Thursday, June 2, 2011

Product Testing: Letraset Aqua Markers

The Letraset Aqua Markers that I had been waiting for arrived two weekends ago in a box substantial enough to be exciting. Inside, I found the double-end markers all lined up in their clear plastic packaging which can actually function as a carrying case, although I doubt that the groovy customer service representative at Daniel Smith, Inc. carries them into a bar that way. A guy was drawing in a bar…

Test: Two Dolls on Wet Media paper
And found a few adjectives. Juicy. Damp. Those are the first two. I guess they go with drinks. I found that the bleed-through is high so I highly recommend watercolor paper or Strathmore Wet Media paper for these guys. They blend together on smooth paper without any added water, but use a brush with water to make gradations and small washes. Try a Niji waterbrush with them: I think it is a good pairing. (I bought one years ago and have always liked using it with watercolor pencils.) I suspect that the markers will also perform well on Aquaboard or Clayboard. When working on top of the watercolor ground, keep the waterbrush ready and alternate the marker and water; it is much harder to loosen up and blend the marker strokes once dry.

Test: Gertrude & Alice on watercolor ground, wood
The blender. Hmm. Wasn't convinced about the blender pen. The recommended use is to take the tip of the blender pen and touch it to a color, then draw for a more muted effect. Maybe. I found myself thinking about the eyedropper tool in Photoshop, probably because picking up color from one area and putting it down in another sounds familiar, or maybe because I am spending too much time at the computer. The blender can be used to fill in little specks here and there, but it doesn't work the way the waterbrush does, which was what I was hoping for. What it can do, however, is make it possible to put down a lighter version: hot pink becomes baby pink, for example, without leaving a trace of the darker color.
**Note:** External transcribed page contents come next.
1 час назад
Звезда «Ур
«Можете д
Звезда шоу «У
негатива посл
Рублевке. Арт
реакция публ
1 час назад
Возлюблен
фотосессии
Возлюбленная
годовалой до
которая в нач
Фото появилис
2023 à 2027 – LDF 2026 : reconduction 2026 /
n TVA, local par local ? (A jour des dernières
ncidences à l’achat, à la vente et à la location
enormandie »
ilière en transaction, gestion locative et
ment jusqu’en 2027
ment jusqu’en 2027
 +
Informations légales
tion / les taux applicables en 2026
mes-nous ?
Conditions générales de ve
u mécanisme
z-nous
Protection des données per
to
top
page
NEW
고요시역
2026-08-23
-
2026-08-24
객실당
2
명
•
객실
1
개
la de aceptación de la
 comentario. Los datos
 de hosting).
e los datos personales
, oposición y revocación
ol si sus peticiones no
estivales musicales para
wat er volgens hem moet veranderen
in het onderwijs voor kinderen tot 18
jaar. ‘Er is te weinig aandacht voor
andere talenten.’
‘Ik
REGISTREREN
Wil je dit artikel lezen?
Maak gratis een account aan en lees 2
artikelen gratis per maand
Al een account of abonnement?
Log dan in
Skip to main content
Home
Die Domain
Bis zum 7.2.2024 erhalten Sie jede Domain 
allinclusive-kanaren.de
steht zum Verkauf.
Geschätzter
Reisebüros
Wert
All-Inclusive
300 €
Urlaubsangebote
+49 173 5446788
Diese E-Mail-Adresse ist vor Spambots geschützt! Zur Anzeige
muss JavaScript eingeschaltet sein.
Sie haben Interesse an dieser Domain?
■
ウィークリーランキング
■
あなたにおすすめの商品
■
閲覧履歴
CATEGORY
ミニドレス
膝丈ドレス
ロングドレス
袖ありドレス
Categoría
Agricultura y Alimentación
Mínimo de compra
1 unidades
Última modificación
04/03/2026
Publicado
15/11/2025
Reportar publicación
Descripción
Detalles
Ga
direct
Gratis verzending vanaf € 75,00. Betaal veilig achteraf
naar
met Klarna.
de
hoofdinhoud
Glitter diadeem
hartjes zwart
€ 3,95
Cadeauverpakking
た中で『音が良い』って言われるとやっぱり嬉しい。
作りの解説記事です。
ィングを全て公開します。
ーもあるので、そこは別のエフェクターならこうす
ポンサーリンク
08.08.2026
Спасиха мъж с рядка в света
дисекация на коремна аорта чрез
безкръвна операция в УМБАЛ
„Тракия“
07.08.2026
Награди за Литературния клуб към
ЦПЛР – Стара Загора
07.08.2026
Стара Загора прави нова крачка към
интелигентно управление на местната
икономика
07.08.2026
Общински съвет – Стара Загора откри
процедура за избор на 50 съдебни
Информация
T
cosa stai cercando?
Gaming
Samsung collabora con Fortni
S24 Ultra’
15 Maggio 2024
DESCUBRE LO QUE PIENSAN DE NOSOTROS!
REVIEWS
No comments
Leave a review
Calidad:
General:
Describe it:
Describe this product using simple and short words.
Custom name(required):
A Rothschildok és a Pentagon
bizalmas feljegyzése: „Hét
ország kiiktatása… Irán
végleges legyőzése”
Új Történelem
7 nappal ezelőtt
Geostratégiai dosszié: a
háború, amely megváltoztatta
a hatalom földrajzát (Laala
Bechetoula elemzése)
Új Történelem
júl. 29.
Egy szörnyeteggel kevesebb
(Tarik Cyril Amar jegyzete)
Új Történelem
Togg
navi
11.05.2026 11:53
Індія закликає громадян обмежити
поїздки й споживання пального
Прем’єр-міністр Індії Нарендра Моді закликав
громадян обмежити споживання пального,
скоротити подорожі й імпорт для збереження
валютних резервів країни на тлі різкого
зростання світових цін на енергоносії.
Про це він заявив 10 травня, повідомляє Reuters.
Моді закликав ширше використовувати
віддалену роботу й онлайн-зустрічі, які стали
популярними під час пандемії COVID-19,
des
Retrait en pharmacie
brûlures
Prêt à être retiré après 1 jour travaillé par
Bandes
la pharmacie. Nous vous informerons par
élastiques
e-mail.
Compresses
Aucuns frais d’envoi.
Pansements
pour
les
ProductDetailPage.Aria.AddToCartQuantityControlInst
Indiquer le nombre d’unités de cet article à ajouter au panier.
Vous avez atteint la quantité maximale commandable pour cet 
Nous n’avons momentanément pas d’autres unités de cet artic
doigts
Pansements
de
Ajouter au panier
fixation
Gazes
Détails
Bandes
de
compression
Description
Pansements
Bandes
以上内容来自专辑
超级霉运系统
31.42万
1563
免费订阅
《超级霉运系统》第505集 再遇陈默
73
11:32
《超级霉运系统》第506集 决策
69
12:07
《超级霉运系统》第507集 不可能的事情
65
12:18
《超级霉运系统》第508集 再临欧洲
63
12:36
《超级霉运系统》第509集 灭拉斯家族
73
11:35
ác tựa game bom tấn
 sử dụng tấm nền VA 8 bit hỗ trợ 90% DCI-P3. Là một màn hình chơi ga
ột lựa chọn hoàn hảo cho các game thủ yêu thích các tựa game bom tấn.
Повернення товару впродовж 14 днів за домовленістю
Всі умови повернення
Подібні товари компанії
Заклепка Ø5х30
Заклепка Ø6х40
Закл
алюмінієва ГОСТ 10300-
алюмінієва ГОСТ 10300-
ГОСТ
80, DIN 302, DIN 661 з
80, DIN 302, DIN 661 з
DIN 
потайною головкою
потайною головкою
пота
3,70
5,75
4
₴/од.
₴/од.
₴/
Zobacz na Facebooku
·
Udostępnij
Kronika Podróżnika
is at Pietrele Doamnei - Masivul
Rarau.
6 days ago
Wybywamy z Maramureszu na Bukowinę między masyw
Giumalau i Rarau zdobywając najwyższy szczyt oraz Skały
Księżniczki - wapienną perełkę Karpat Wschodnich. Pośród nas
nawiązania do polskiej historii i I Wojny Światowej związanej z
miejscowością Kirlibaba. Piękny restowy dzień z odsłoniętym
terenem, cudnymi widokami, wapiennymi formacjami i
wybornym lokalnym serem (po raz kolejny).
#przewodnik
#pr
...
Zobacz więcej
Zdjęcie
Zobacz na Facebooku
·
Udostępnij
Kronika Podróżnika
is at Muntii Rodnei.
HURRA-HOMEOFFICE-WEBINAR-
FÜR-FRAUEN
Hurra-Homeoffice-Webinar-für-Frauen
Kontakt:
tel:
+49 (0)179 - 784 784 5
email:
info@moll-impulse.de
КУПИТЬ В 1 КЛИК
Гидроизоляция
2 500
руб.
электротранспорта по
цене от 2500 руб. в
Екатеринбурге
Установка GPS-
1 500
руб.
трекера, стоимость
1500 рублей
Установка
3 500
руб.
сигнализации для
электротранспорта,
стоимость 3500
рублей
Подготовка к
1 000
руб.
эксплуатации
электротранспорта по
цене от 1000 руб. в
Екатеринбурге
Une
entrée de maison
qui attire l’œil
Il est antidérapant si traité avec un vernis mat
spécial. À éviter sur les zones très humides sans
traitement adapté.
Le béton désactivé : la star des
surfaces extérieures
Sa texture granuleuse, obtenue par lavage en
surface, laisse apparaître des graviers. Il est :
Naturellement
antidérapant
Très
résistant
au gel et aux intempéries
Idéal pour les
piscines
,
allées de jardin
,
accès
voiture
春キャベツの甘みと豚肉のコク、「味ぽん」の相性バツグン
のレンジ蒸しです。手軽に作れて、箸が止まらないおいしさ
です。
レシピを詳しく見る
In comparison to other marking pens, I prefer the brush markers and fine points of the Faber-Castell Pitt artist pens. They are pigmented and lightfast, come in more colors, I can layer the colors, and I can draw with them on regular paper

I also tried the Aqua Markers with eraser carvings. Carve a white plastic eraser with a design. Work quickly and apply multiple colors of marker, a little here, a little there, until you've covered your image. Stamp onto smooth paper for a small, multicolor print. Adequate, but Tombow brush pens work a little better. As with all art supplies, it takes practice to get used to them as well as to achieve the effects you want. Ultimately, the acid-free and lightfast Aqua Markers are fun markers and are an interesting alternative to watercolor paints, a good choice for painters who like to travel.